La Nación Argentina tuvo también su propia sangría acentuada por las políticas neoliberales impuesta a sangre y fuego por la dictadura militar y su ministro de economía Martínez de Hoz, continuada en los años ´90 por Menem y Cavallo, quienes tomaron de forma total los dictámenes surgidos del consenso de Washington y que hicieron explosión con la vergonzosa huida del Gobierno Radical de De La Rúa.
Desde los inicios de nuestra independencia nos impusieron nuestro rol en la división internacional del trabajo como países productores de materias primas y proveedores de estos a los países que se desarrollaban industrialmente y aumentaban considerablemente su poderío a nivel mundial a costas del desarrollo latinoamericano. Claramente, este proceso fue patrocinado por una oligarquía nacional y regional que supo cooperar con estos países, como lo fue Gran Bretaña, para mantenerse en sus lugares de privilegios bajo el amparo de estos, truncando cualquier intento de desarrollo industrial nacional que hubiera significado un avance considerable en el desarrollo económico del país y su independencia política.
Hoy, se puede apreciar notablemente como sectores en la argentina continúan con esta lógica de pretender sostenerse en sus lugares de privilegios a costa del vaciamiento del país. A esos sectores se los puede reconocer fácilmente porque son quienes están operando fuertemente contra el gobierno de Cristina Fernández de Kirchner, como lo es la Sociedad Rural, el Grupo Clarín, etc. Y apuestan a candidatos como el actual Jefe de Gobierno de la Ciudad de Buenos Aires, un claro representante de esta postura, para que al inmiscuirse en la política, pueda retomar las sendas del neoliberalismo y del país para pocos con un discurso totalmente apolítico.

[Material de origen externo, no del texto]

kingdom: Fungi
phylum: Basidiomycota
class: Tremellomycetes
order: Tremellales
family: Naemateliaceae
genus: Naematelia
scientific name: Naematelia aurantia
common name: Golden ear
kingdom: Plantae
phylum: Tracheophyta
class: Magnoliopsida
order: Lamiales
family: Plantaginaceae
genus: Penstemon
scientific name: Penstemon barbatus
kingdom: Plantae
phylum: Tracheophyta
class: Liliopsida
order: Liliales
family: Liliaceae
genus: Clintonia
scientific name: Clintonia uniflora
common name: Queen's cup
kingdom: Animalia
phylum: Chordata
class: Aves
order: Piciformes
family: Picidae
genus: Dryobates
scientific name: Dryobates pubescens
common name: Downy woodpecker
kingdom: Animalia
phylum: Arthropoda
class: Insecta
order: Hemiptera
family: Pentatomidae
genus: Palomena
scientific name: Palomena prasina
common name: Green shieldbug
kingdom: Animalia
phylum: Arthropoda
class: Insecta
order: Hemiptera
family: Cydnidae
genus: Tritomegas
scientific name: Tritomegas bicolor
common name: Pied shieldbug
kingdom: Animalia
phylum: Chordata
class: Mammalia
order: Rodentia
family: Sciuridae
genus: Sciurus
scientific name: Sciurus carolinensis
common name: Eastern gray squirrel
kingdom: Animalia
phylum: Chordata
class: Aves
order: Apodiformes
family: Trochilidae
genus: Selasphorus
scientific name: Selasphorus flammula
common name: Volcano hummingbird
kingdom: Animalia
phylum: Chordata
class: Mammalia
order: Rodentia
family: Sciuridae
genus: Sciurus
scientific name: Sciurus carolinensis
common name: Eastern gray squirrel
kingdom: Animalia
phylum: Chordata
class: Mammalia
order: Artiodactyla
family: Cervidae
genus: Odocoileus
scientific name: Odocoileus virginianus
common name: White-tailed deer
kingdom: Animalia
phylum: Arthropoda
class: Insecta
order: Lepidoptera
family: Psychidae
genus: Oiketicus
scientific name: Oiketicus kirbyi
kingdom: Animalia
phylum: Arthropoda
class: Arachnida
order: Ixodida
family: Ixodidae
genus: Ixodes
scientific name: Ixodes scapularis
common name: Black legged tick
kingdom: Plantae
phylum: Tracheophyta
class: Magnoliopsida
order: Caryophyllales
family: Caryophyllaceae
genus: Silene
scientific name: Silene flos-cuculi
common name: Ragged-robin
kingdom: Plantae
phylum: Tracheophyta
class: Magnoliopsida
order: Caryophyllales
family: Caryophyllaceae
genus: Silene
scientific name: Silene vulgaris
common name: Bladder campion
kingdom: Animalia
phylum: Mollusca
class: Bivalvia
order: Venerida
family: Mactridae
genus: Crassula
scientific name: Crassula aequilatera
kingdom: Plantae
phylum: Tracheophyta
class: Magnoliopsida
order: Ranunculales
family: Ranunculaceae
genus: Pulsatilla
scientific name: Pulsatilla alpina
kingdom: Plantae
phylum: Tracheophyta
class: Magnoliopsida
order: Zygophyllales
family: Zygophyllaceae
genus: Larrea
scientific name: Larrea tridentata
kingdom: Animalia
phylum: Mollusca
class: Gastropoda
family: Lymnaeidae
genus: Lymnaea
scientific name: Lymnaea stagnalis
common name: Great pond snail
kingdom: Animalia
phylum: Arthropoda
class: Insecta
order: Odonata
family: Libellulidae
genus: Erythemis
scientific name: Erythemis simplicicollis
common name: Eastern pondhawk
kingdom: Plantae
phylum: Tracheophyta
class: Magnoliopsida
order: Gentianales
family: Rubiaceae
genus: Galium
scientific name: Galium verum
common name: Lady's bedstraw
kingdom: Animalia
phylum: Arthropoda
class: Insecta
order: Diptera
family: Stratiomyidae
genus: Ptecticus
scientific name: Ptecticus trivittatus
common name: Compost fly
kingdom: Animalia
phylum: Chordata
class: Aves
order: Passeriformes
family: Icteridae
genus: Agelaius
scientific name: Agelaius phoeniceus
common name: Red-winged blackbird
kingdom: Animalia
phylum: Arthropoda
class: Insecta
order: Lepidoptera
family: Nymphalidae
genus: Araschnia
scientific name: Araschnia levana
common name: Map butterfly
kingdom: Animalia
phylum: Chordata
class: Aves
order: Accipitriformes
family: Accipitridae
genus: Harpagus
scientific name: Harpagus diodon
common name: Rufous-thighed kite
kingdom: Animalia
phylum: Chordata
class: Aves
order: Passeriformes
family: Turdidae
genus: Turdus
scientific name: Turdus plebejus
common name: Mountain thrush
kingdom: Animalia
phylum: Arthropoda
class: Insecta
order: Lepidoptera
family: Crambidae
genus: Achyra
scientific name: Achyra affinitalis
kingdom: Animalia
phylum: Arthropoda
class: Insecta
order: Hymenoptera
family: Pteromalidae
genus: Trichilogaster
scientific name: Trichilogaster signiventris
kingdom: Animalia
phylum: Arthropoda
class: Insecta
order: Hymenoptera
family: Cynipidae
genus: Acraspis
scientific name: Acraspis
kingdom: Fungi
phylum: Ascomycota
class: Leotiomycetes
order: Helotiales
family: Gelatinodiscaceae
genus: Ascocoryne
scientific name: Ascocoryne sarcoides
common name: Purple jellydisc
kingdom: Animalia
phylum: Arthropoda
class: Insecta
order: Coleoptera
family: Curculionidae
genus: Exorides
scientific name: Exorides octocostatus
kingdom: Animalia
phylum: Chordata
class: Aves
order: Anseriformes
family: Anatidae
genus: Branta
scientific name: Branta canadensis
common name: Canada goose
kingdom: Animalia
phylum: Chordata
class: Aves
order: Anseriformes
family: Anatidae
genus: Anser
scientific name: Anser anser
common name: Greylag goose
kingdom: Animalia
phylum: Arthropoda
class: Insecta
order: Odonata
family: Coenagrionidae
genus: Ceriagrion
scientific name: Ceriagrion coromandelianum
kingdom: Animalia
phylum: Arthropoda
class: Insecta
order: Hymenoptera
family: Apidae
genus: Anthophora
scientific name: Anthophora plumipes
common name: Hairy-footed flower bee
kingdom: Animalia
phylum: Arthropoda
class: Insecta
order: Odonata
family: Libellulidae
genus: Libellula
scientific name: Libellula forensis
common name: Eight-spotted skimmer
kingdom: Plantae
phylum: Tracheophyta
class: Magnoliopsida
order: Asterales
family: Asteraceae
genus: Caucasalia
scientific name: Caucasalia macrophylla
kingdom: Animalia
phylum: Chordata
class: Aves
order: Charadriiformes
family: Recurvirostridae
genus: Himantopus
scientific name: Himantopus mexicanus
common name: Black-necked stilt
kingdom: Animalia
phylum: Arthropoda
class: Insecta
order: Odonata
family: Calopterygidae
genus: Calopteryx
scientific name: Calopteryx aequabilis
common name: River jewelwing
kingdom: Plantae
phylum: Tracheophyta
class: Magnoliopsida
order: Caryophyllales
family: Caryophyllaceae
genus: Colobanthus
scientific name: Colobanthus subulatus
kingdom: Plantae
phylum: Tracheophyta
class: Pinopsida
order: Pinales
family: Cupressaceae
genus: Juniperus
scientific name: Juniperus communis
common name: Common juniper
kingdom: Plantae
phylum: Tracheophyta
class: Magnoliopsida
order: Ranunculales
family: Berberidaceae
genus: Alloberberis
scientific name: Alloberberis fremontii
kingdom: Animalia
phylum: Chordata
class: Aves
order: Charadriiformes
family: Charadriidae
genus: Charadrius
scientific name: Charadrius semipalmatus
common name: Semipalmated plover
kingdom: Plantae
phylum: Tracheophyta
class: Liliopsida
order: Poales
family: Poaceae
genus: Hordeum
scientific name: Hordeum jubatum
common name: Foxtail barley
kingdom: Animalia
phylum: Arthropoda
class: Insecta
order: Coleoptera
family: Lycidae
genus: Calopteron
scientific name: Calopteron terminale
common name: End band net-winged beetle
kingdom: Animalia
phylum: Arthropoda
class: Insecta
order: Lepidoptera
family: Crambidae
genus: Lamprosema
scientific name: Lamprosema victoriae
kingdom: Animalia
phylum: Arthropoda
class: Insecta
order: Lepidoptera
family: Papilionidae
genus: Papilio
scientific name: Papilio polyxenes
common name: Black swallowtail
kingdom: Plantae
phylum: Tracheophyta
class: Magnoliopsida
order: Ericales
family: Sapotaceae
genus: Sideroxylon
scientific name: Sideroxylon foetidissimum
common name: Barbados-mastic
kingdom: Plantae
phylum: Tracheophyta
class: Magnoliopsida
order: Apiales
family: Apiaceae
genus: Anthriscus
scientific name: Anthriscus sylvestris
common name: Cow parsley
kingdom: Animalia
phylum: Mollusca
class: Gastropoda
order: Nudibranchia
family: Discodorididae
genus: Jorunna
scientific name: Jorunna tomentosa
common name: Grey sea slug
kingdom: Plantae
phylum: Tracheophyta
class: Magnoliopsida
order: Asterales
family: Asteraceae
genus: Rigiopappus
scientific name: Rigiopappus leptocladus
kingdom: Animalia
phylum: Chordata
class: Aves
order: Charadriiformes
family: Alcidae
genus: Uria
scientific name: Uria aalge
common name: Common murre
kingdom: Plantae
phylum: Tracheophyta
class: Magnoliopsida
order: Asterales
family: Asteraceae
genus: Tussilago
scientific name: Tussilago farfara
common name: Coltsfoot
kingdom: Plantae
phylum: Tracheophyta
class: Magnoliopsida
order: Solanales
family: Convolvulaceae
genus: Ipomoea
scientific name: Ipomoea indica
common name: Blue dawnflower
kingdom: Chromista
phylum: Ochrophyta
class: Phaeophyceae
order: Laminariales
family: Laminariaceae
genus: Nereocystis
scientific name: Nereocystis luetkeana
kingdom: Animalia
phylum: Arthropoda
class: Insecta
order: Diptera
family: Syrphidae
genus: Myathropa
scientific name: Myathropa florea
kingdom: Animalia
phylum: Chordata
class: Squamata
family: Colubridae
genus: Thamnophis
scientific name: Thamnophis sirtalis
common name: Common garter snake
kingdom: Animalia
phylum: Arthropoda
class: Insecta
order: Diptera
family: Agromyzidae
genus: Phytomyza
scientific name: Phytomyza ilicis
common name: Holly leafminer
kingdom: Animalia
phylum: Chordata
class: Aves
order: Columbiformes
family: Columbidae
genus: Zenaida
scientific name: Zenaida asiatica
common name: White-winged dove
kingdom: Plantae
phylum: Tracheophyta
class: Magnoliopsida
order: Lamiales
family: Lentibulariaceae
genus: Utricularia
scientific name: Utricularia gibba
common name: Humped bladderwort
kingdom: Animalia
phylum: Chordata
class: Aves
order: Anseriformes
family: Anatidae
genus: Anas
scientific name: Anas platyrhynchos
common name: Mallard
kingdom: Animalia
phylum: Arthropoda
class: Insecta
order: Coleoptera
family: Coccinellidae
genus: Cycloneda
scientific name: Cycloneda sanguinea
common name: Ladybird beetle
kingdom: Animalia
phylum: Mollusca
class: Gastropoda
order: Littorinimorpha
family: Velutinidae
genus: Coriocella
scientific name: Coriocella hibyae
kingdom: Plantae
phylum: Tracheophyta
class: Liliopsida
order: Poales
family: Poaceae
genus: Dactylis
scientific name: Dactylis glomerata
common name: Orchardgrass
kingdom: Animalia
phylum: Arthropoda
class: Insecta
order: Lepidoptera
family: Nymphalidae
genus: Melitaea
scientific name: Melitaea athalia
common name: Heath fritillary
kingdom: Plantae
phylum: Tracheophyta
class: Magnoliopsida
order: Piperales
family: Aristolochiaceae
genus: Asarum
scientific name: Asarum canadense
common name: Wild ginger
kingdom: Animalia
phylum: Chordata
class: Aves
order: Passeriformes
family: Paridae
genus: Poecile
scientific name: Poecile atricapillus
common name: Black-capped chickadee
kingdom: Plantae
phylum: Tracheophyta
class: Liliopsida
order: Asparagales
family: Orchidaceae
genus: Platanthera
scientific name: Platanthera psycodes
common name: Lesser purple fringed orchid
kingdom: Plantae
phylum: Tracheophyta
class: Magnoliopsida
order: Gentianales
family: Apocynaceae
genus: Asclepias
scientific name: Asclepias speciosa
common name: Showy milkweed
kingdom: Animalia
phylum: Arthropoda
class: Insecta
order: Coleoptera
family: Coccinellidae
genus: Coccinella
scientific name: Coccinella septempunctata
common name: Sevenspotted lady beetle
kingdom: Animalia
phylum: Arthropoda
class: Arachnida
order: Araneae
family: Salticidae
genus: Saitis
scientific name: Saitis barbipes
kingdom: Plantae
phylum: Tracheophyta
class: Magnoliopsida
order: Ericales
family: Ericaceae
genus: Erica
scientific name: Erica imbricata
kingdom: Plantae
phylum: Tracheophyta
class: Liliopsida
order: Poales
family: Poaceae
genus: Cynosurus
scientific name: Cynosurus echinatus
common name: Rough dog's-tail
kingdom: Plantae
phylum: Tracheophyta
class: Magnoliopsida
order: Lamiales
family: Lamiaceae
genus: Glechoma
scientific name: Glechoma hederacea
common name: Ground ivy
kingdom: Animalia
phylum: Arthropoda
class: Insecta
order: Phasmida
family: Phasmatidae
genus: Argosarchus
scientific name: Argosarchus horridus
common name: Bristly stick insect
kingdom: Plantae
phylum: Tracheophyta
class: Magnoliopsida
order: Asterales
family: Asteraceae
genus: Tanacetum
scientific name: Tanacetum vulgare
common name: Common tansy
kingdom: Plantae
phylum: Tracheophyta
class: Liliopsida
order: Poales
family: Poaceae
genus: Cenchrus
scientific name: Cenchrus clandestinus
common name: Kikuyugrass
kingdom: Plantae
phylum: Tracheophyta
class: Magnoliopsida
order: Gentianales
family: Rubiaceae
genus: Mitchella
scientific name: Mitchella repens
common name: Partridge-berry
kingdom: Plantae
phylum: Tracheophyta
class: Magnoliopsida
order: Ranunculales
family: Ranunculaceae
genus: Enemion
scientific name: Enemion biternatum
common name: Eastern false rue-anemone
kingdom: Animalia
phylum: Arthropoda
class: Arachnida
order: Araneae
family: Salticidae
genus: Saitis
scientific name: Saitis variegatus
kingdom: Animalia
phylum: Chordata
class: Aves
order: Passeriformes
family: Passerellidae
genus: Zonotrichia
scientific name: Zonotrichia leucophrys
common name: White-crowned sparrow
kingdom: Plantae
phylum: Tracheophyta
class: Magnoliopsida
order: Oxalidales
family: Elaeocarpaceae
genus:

La argentina, por su dimensión y potencialidad tiene un rol fundamental en la construcción de la Gran Patria Latinoamericana, debiendo acentuarse aquellas políticas activas que protegen la industria nacional, impulsen el mercado interno e inviertan en educación, ciencia y tecnología.
Nuestros pueblos fueron severamente castigados por años de políticas de ajustes y devaluaciones impulsadas muchas veces por los grandes grupos mediáticos.
Considerando el panorama anteriormente planteado, creo que cada día debemos valorar más lo hecho por el Gobierno Nacional en estos últimos diez años, década la cual la Argentina dio un giro contundente al pronunciarse a favor del país para todos contra el país para unos pocos. Es nuestro compromiso seguir construyendo de la mano de Cristina Fernández de Kirchner y de todos los argentinos una patria más solidaria, más independiente como la que soñaron San Martín, Bolívar, Artigas, Dorrego y tantos otros patriotas.